Mr Jaffe scored good points in complaining about the current Whois data; he produced blow up charts showing that parties can register domain names under names such as “Mickey Mouse” and “Donald Duck”. ICANN has struggled for many years with ways of requiring and maintaining accurate whois data.
But as Mr.Pritz pointed out to the Committee, domain name abuse occurs almost entirely in dot com – not the other 22 gTLDs – because that’s where the traffic is ie that is where it pays. And as he also pointed out, there are more, and stronger protections in the new TLDs than are available presently in com/net/org.
The same point was made in response to questions about defensive registrations; Mr Jaffe asserts that major brand owners are going to have to apply defensively in every one of the possibly thousands of new gTLDs.
Again Pritz pointed to the evidence that dispels this claim. There are stronger IP protection mechanisms (Trade mark notice, rapid take down via a URS that is cheaper and faster than UDRP, Post Delegation Dispute resolution process against the registries if they are involved… and more). And he noted the facts – historically brand owners have not applied in all of the existing TLDs, so there is no expectation that will change with new gTLDs.
What was gratifying was the level of understanding by the Committee, and their tacit support of the multistakeholder nature of ICANN. An encouraging part of that was a better understanding of the relationship between NTIA and ICANN.
The Committee’s Public Record will be open for a further week, so we can expect further written submissions, possibly further questions from the Committee.
Overall, the tone was cautious but not hostile to the ICANN programme.
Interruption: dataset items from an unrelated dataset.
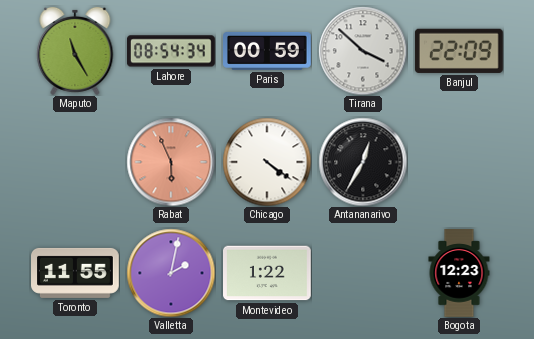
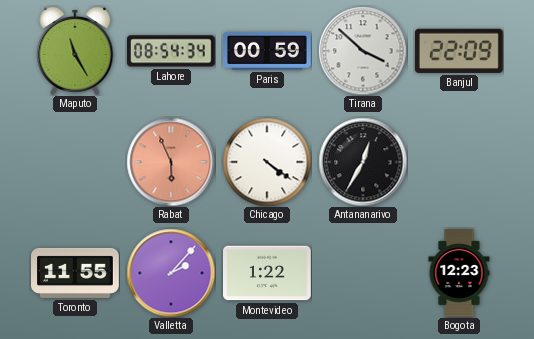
Valletta: 2:02 -> 2:07
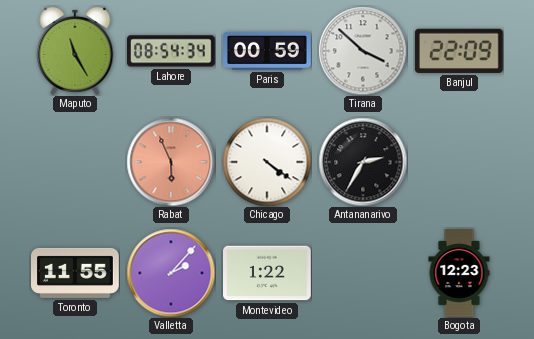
Antananarivo: 12:35 -> 2:35
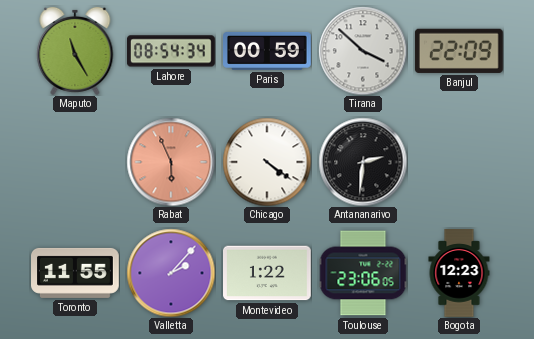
Antananarivo: 2:35 -> 2:31
Toulouse: none -> 23:06
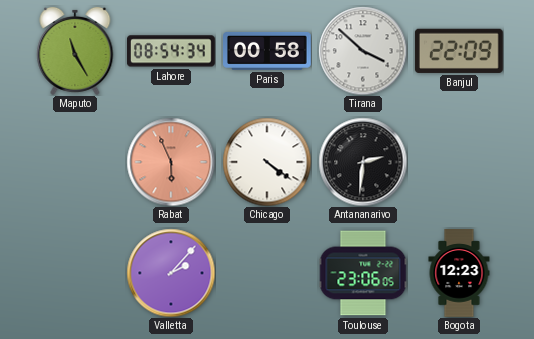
Paris: 00:59 -> 00:58
Toronto: 11:55 -> none
Montevideo: 1:22 -> none
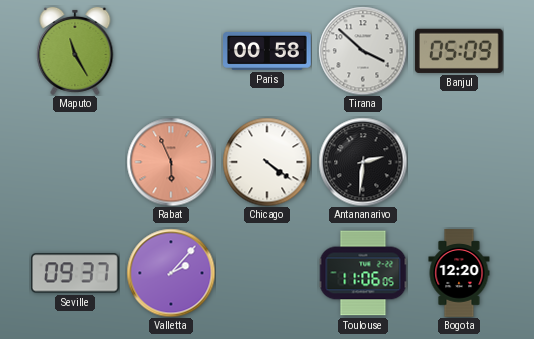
Lahore: 08:54 -> none
Banjul: 22:09 -> 05:09
Seville: none -> 09:37
Toulouse: 23:06 -> 11:06
Bogota: 12:23 -> 12:20
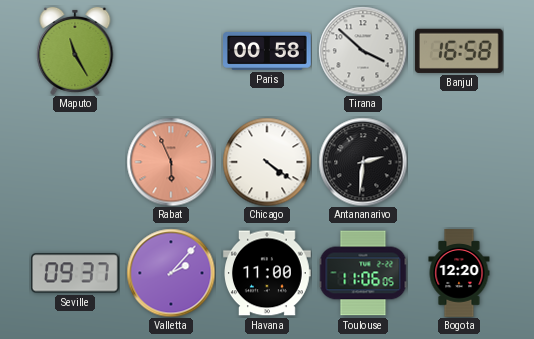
Banjul: 05:09 -> 16:58
Havana: none -> 11:00
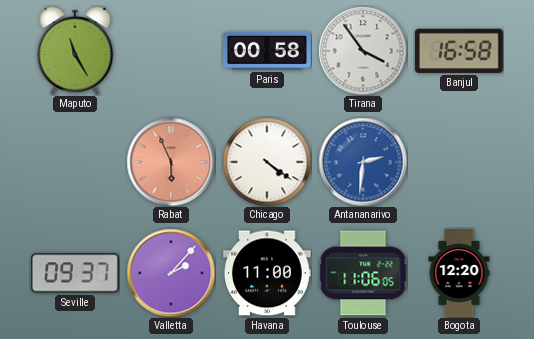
Tirana: 3:52 -> 3:54
Antananarivo dial: black -> blue
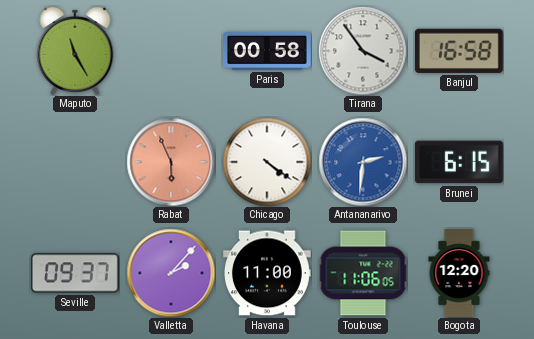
Brunei: none -> 6:15
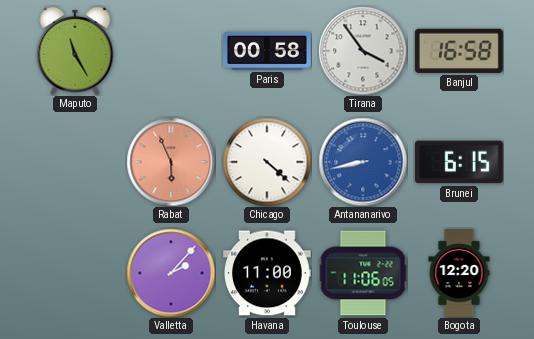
Chicago: 4:21 -> 4:22
Antananarivo: 2:31 -> 8:43
Seville: 09:37 -> none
Delays by ICANN in dealing with law enforcement requests, delays in renegotiating Registrar contracts, delays in settling the terms of the Trade Mark Clearing house could all result in further calls for a delay in the start date of the programme or, more significantly – its closing date.
But the more extravagant claims: that the programme should be abandoned as being “a tax on attractive nuisances” (Dyson) or paused until every single application can be “justified in the public interest” ( Jaffe) or that not-for-profits should get free gTLDs for their trade marks – these received little attention or support.